**Text shown**:
________________________

I progress towards the musty light. It is touching 5am. We travelled as a unit though the borough, our orange hi-vises gradually losing their fluorescence as they were overtaken by the emergent power of the natural light source. There I was, struggling against the metal stream – the night traffic – as it passed through town on deliveries to the outskirts. We snaked down peep-less alleys and clipped ghostly cycle lanes. I was always surrounded – or so it felt – by beacons, both near and far-off, in varying densities, such was the sensation. Cool rain-air. Expectant city. Even beyond the midnight slowdown, the pre-ness exudes. Old-brick railway bridges reformatted with art deco multicolour circles.
Cosmic crackle from microphone transmitter, little among the mechanical bombast. Nightfogs. Post-12, someone – a lone nocturnal stalker – slips through a graveyard. They always reside there regardless of the weather. And with them, the place becomes a perfect backdrop: headstones scenery for the soul who is almost a ghost, their meaningful life departed. (Years later, I look back and wonder: is the memory accurate? Could I have captured the after-dark dweller on camera? The timeworn memory evades clearness.) The Maudsley a mythical sanctuary at this point. Solstice songs echoing into glowing Elephant roundabout. Island Rubik’s constantly changing in technicolour patterns. Pride in the rustle of paper. Chanting together. Getting in the night mood – our lines across Southwark mini-parks, slipping through uncharted cobblestones.

________________________

**Stored data entries**:
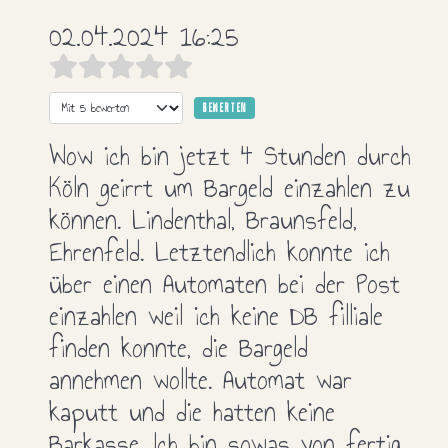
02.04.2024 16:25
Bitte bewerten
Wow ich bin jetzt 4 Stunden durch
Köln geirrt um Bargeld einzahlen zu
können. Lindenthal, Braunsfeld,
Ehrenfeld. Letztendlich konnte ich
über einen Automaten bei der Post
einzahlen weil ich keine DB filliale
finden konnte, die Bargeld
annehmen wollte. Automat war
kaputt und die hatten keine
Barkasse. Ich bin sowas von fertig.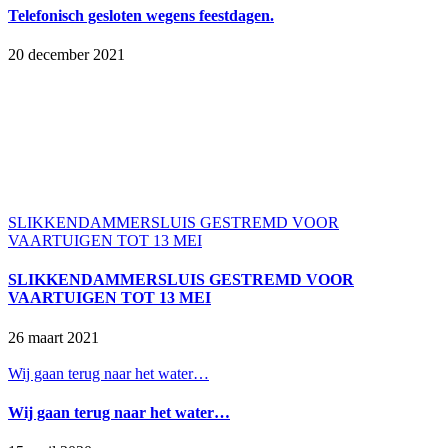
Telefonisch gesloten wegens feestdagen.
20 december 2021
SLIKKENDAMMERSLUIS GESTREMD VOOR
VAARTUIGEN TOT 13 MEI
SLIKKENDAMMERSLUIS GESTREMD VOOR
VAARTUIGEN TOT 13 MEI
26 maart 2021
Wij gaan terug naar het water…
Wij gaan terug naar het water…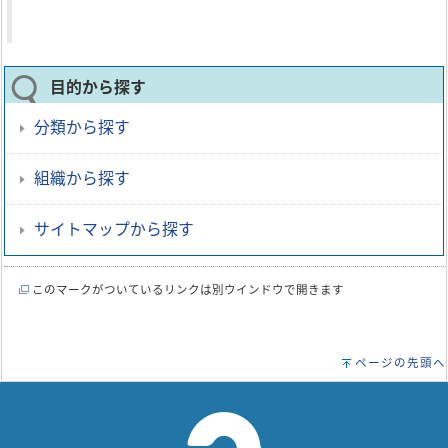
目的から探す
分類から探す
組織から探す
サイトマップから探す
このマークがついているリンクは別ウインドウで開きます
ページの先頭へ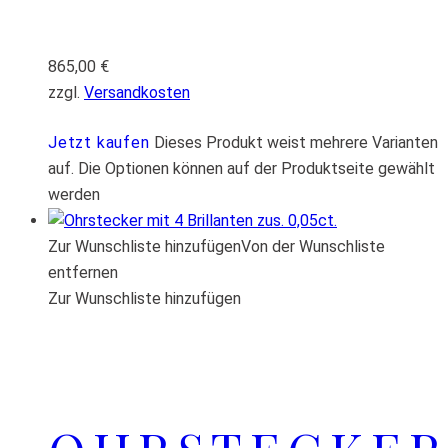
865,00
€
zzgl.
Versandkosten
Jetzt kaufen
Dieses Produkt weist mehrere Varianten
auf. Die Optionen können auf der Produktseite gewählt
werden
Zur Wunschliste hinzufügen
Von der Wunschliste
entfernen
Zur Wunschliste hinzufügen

________________________

Continue the passage about the night walk through Southwark, picking up after its final sentence.

**Result of the task**:
There I was, an owl after a spark. Progressing into this night with an eminently sensible ideal to try and fall for something, or someone, or trick them into falling for me. The endearing safe line passing through the borough into the memory: a neon capsule. I was heading towards the centre – at the very centre of time. This wasn’t just a pilgrimage towards the glinting hospital lights deeper into the borough, it also represented a bigger journey, that of nearing wholeness, and giving even mini-joys a sense of profound enlightenment. Side-road tranquillity. Garish BMW blasts, shocking the space-borough’s serenity into small panics. Yellowwhite spheres. Diluted darknesses. Carriageways and country lanes criss-crossed, the bird’s-eye lattices. Our line piercing the squares moving in time with the past. A luminous string heading forwards and bringing the night with it: I wrote down what was done, as the strength of the colours against the dark greens and blues of the shrubbery and sky helped solidify the actuality of the event, no matter how hazy it was to become when time-trampled across the course of the subsequent months.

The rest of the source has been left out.